[Items listed in a dataset]
******

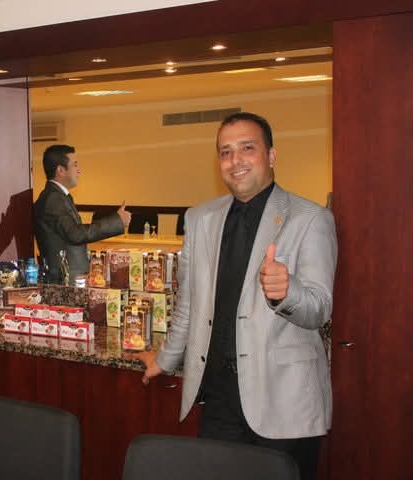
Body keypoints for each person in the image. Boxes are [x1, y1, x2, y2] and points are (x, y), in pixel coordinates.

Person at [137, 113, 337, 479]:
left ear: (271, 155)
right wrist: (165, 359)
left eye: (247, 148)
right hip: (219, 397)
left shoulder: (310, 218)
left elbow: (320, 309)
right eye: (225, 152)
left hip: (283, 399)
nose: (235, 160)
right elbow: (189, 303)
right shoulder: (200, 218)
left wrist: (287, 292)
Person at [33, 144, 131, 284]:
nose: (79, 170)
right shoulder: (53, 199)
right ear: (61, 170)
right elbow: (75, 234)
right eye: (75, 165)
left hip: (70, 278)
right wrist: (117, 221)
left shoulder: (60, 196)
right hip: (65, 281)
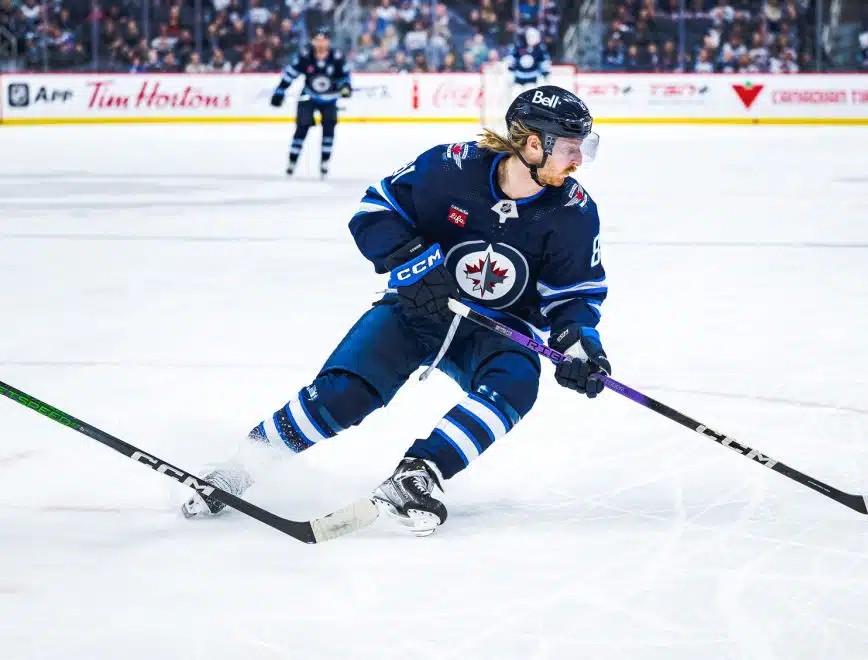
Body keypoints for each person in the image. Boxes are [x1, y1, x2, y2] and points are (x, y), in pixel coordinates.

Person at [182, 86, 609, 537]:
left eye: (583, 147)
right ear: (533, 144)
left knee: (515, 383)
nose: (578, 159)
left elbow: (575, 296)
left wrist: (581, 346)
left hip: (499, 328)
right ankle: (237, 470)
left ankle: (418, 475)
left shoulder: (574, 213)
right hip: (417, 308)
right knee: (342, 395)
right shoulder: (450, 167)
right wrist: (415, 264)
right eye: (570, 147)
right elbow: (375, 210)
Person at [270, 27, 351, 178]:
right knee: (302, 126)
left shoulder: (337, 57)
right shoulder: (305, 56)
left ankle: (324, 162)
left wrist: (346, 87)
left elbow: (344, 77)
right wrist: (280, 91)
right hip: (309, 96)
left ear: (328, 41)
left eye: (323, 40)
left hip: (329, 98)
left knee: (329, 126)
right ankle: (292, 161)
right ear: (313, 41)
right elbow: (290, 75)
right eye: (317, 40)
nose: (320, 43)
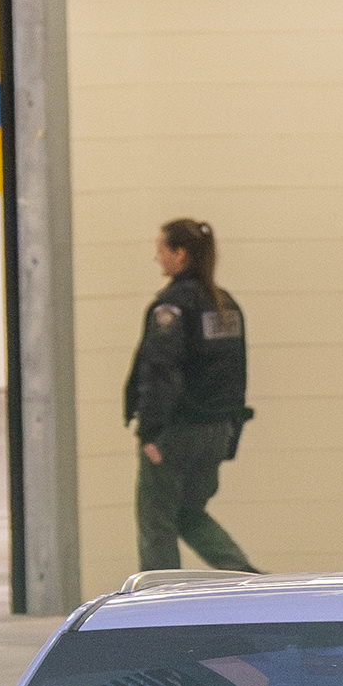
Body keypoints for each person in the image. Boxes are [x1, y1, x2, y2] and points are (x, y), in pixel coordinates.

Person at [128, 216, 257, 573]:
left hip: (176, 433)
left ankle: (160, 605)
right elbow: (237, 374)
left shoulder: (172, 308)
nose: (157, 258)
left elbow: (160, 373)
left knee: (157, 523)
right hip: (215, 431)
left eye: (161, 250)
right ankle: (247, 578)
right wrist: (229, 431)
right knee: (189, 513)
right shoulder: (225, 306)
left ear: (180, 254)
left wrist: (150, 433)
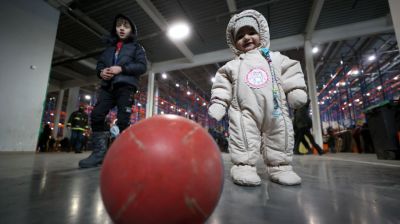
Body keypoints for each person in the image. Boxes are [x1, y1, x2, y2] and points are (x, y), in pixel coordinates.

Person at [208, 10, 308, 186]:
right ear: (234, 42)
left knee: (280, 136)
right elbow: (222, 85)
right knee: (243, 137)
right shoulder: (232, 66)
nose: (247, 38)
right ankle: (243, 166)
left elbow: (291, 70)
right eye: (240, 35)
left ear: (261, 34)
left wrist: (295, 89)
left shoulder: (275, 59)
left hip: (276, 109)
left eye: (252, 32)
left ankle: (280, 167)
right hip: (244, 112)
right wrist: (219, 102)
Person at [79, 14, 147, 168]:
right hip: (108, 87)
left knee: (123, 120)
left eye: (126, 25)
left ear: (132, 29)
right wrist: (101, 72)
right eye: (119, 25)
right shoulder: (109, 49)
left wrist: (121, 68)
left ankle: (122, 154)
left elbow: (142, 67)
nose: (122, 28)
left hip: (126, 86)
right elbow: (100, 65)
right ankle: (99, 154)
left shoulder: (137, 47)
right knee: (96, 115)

******

■ **ABOUT THIS TASK**
Would you please retype all the data exactly? Leave out whatever pictures it holds.

■ **TASK ANSWER**
Body keypoints for each person in the image. Boxes are [x1, y1, x2, y2] and points are (x, y), in pixel coordinates.

Person at [137, 113, 337, 479]:
left ear: (271, 155)
right wrist: (165, 359)
left eye: (247, 148)
right hip: (219, 397)
left shoulder: (310, 218)
left elbow: (320, 309)
right eye: (225, 152)
left hip: (283, 399)
nose: (235, 160)
right elbow: (189, 303)
right shoulder: (200, 218)
left wrist: (287, 292)
Person at [33, 144, 131, 284]:
nose: (79, 170)
right shoulder: (53, 199)
right ear: (61, 170)
right elbow: (75, 234)
right eye: (75, 165)
left hip: (70, 278)
right wrist: (117, 221)
left shoulder: (60, 196)
right hip: (65, 281)
Body keypoints for each person in the image. Boxes are [x1, y1, x2, y2] and points are (x, y), in pixel coordinates.

Person at [182, 86, 609, 537]:
left eye: (583, 147)
right ear: (533, 144)
left knee: (515, 383)
nose: (578, 159)
left elbow: (575, 296)
left wrist: (581, 346)
left hip: (499, 328)
right ankle: (237, 470)
left ankle: (418, 475)
left shoulder: (574, 213)
right hip: (417, 308)
right knee: (342, 395)
right shoulder: (450, 167)
right wrist: (415, 264)
right eye: (570, 147)
right elbow: (375, 210)
Person at [270, 27, 351, 178]:
right knee: (302, 126)
left shoulder: (337, 57)
right shoulder: (305, 56)
left ankle: (324, 162)
left wrist: (346, 87)
left elbow: (344, 77)
right wrist: (280, 91)
right hip: (309, 96)
left ear: (328, 41)
left eye: (323, 40)
left hip: (329, 98)
left knee: (329, 126)
right ankle: (292, 161)
right ear: (313, 41)
right elbow: (290, 75)
right eye: (317, 40)
nose: (320, 43)
Body keypoints for each person in the image. Boxes are [x1, y1, x2, y2] and points are (x, y), in pixel coordinates.

Person at [128, 216, 257, 573]:
left hip: (176, 433)
left ankle: (160, 605)
right elbow: (237, 374)
left shoulder: (172, 308)
nose: (157, 258)
left elbow: (160, 373)
left knee: (157, 523)
right hip: (215, 431)
left eye: (161, 250)
right ankle: (247, 578)
right wrist: (229, 431)
right knee: (189, 513)
right shoulder: (225, 306)
left ear: (180, 254)
left wrist: (150, 433)
Body keypoints for each person in the image. Boxes are [x1, y1, x2, y2] and points are (x, y), in pixel coordinates.

Person at [208, 10, 308, 186]:
right ear: (234, 42)
left knee: (280, 136)
right elbow: (222, 85)
right knee: (243, 137)
right shoulder: (232, 66)
nose: (247, 38)
right ankle: (243, 166)
left elbow: (291, 70)
right eye: (240, 35)
left ear: (261, 34)
left wrist: (295, 89)
left shoulder: (275, 59)
left hip: (276, 109)
left eye: (252, 32)
left ankle: (280, 167)
right hip: (244, 112)
right wrist: (219, 102)
Person at [79, 14, 147, 168]:
right hip: (108, 87)
left knee: (123, 120)
left eye: (126, 25)
left ear: (132, 29)
right wrist: (101, 72)
right eye: (119, 25)
right shoulder: (109, 49)
left wrist: (121, 68)
left ankle: (122, 154)
left elbow: (142, 67)
nose: (122, 28)
left hip: (126, 86)
right elbow: (100, 65)
right ankle: (99, 154)
left shoulder: (137, 47)
right knee: (96, 115)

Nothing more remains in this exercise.